Work task:
With the line containing "- 🎊 for parties" as the start and the line containing "## Usage Instructions" as the end, transcribe that span of the entries below exactly, including both.

Saved entries
■ ■ ■ ■ ■
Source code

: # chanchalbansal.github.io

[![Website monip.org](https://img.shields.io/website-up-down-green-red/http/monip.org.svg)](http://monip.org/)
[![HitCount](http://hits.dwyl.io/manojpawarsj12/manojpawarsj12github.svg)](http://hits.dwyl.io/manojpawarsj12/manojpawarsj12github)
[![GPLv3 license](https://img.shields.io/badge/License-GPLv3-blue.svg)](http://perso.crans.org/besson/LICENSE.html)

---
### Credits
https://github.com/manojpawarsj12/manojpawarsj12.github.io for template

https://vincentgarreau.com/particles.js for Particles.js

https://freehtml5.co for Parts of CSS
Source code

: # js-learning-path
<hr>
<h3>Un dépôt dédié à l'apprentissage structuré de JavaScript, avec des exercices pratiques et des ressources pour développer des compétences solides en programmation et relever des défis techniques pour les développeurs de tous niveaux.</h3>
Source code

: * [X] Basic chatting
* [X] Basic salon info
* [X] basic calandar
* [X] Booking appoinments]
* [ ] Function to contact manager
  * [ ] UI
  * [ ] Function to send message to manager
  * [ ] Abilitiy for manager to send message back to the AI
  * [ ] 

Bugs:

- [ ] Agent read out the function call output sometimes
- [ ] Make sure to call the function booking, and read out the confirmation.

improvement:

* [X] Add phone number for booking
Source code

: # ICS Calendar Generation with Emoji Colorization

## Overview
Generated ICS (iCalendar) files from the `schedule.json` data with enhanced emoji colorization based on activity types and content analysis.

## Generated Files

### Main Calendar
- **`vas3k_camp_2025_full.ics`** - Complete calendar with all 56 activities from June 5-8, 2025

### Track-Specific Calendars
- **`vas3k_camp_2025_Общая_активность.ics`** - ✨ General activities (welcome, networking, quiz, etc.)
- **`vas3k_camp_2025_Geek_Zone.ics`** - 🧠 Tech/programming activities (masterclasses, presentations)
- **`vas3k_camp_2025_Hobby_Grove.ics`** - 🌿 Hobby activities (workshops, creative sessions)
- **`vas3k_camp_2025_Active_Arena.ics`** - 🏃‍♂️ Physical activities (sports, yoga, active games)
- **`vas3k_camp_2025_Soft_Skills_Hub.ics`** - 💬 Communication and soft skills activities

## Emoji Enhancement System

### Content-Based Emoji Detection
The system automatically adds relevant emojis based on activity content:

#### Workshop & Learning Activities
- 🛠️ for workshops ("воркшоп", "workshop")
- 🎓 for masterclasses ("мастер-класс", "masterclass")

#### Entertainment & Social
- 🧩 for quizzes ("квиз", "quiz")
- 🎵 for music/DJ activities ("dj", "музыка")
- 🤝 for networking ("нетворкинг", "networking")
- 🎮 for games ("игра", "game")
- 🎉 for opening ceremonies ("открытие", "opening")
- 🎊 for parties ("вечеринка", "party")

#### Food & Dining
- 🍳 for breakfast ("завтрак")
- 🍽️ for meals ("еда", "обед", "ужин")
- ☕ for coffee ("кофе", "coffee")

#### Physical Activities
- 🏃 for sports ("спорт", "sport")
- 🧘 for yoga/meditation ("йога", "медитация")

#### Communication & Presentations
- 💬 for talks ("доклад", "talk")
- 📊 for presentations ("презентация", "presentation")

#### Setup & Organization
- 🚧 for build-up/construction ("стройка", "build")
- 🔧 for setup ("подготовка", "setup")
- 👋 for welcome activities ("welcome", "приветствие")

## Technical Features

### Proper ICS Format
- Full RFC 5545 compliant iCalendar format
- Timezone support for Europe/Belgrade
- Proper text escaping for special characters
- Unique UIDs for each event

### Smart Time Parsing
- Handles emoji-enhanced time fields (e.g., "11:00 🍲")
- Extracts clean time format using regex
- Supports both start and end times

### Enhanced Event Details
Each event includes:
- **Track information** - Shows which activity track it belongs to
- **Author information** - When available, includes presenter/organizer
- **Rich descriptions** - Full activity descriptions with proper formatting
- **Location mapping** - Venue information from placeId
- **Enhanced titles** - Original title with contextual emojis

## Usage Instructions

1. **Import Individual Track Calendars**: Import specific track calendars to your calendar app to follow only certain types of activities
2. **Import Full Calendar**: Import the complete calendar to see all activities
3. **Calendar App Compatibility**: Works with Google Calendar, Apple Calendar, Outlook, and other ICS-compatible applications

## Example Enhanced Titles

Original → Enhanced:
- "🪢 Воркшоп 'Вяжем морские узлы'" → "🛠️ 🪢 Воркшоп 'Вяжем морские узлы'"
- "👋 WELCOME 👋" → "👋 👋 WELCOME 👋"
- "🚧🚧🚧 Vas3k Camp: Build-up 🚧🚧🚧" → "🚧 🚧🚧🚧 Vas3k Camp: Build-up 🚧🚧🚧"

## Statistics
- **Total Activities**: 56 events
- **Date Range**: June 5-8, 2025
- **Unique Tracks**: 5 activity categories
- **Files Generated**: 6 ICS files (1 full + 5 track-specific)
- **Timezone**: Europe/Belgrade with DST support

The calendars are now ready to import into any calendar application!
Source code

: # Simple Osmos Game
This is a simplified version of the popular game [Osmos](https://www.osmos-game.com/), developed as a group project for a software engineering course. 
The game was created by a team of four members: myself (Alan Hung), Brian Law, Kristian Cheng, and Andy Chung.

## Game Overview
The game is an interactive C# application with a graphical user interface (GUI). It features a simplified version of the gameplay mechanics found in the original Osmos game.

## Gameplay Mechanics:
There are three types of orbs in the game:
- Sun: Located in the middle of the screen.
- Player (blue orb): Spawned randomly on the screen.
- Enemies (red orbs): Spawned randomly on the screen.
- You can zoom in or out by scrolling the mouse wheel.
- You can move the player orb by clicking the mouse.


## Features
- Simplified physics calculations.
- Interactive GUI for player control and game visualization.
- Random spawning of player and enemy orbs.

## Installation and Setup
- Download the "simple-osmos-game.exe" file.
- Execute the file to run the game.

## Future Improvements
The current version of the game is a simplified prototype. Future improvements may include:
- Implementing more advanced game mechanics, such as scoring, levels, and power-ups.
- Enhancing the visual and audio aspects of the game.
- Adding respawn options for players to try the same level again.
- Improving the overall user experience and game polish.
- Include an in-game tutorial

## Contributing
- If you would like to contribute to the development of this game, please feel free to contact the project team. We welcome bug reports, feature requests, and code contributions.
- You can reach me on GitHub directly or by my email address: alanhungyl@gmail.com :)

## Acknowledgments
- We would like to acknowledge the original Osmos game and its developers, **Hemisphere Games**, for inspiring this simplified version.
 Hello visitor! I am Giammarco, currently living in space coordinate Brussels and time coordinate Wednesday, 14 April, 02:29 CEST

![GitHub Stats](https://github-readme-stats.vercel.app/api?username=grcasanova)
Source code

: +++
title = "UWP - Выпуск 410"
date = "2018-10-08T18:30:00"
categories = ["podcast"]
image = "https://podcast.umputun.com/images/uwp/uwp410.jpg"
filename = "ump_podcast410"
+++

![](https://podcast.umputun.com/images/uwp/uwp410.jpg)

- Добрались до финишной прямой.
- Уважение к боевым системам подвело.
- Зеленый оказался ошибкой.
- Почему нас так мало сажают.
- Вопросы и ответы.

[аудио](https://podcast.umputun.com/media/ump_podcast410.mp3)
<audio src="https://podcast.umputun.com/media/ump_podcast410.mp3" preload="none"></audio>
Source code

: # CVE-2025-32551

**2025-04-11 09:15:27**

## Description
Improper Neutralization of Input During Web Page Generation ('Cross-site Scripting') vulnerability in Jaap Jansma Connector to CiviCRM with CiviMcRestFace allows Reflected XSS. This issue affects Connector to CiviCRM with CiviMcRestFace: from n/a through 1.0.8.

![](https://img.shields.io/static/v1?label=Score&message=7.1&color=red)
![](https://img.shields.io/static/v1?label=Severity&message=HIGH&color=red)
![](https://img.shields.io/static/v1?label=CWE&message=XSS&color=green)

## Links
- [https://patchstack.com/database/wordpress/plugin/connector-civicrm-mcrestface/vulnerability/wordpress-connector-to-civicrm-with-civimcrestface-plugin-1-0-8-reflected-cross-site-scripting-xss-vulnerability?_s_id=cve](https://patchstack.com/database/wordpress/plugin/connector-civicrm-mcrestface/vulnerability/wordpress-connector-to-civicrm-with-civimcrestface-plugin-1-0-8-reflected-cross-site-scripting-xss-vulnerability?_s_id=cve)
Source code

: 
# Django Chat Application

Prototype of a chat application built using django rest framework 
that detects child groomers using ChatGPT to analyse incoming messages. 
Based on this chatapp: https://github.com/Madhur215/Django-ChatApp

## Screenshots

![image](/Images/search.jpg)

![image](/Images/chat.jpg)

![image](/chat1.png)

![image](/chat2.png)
■ ■ ■ ■ ■
Written reply:
- 🎊 for parties ("вечеринка", "party")

#### Food & Dining
- 🍳 for breakfast ("завтрак")
- 🍽️ for meals ("еда", "обед", "ужин")
- ☕ for coffee ("кофе", "coffee")

#### Physical Activities
- 🏃 for sports ("спорт", "sport")
- 🧘 for yoga/meditation ("йога", "медитация")

#### Communication & Presentations
- 💬 for talks ("доклад", "talk")
- 📊 for presentations ("презентация", "presentation")

#### Setup & Organization
- 🚧 for build-up/construction ("стройка", "build")
- 🔧 for setup ("подготовка", "setup")
- 👋 for welcome activities ("welcome", "приветствие")

## Technical Features

### Proper ICS Format
- Full RFC 5545 compliant iCalendar format
- Timezone support for Europe/Belgrade
- Proper text escaping for special characters
- Unique UIDs for each event

### Smart Time Parsing
- Handles emoji-enhanced time fields (e.g., "11:00 🍲")
- Extracts clean time format using regex
- Supports both start and end times

### Enhanced Event Details
Each event includes:
- **Track information** - Shows which activity track it belongs to
- **Author information** - When available, includes presenter/organizer
- **Rich descriptions** - Full activity descriptions with proper formatting
- **Location mapping** - Venue information from placeId
- **Enhanced titles** - Original title with contextual emojis

## Usage Instructions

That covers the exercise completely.